### SOURCE RECORDS

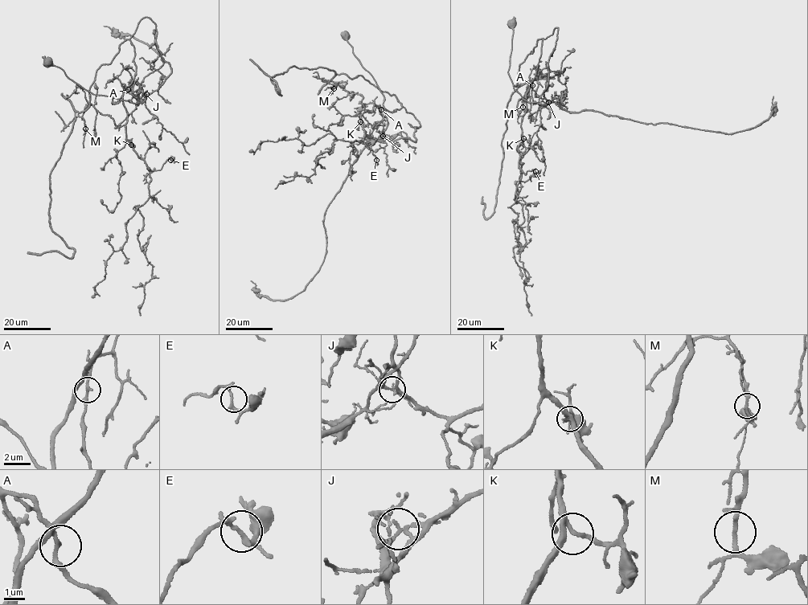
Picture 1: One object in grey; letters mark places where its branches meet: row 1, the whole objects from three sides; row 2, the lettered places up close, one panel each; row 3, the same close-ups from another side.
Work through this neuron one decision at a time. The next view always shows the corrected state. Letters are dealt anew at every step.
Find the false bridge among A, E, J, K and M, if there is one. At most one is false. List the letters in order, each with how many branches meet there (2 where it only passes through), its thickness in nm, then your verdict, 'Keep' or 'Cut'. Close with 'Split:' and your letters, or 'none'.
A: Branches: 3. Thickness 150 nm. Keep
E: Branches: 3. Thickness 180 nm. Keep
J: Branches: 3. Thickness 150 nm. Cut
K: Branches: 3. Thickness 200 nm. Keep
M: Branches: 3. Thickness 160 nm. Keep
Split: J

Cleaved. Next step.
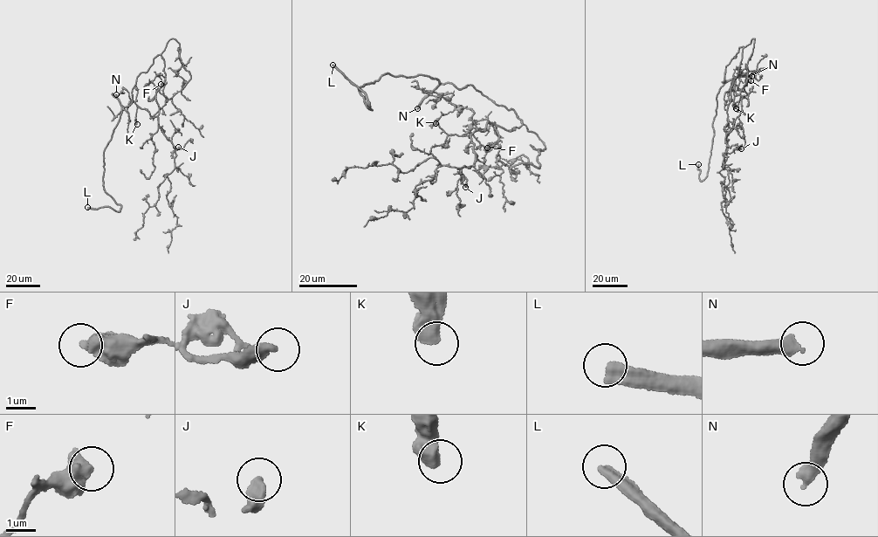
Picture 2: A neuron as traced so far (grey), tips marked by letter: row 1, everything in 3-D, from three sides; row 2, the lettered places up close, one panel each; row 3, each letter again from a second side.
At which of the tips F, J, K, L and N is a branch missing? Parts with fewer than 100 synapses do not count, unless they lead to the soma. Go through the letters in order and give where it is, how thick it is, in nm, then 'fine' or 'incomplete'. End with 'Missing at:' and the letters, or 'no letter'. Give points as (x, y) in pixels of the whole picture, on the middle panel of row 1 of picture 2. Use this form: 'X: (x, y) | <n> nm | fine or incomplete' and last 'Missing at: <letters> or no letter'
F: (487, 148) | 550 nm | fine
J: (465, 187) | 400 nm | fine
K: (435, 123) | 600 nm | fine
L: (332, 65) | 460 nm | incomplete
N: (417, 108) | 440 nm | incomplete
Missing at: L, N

######
### SOURCE RECORDS

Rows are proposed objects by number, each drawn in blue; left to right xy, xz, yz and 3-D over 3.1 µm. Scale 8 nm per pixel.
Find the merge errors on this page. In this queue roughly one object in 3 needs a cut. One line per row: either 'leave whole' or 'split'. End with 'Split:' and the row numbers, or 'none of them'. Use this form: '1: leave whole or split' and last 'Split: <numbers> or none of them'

######
### SOURCE RECORDS

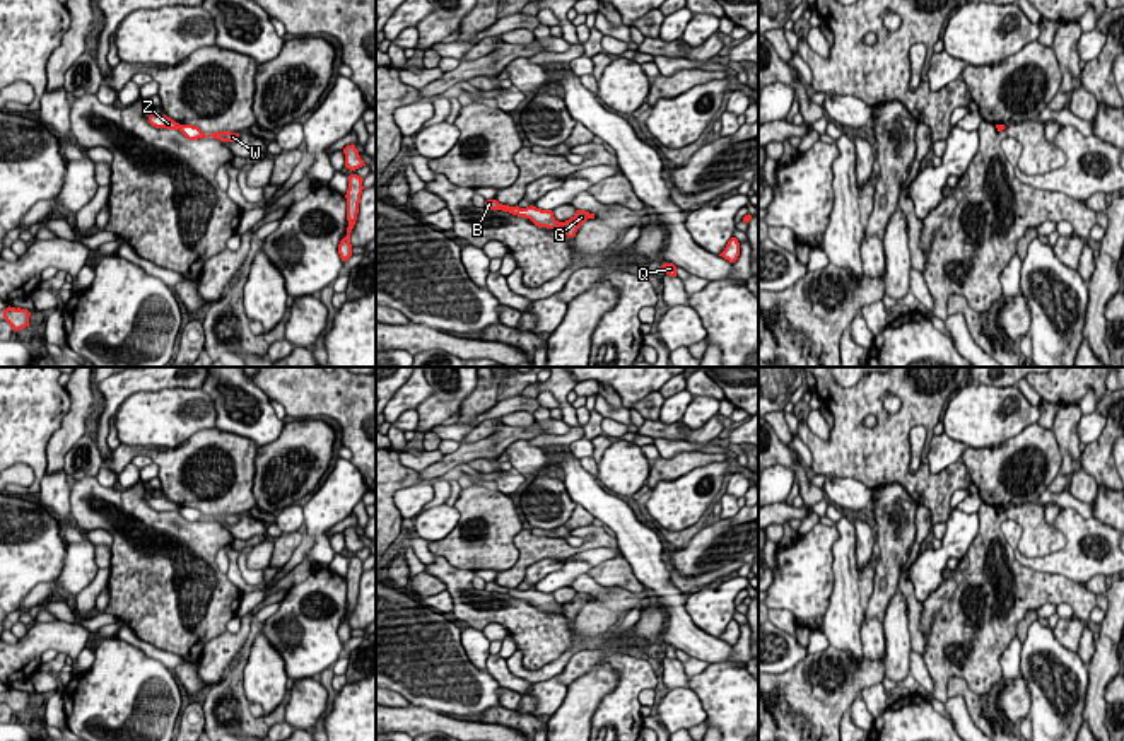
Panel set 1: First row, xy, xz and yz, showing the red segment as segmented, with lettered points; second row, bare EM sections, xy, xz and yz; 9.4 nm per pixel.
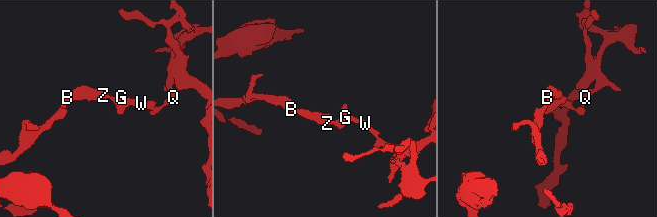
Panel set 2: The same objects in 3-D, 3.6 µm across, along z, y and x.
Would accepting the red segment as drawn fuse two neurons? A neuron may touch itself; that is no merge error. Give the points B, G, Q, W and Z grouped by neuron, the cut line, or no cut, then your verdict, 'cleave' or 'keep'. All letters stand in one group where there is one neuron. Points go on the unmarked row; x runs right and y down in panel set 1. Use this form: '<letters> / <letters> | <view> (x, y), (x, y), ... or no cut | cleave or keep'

######

YOUR GOAL: Would you output the lines above from the line holding "Panel set 1: First" up to and including the line holding "Panel set 2: The", exactly and only those, with no pictures?

ANSWER TO THE PROBLEM:
Panel set 1: First row, xy, xz and yz, showing the red segment as segmented, with lettered points; second row, bare EM sections, xy, xz and yz; 9.4 nm per pixel.
Panel set 2: The same objects in 3-D, 3.6 µm across, along z, y and x.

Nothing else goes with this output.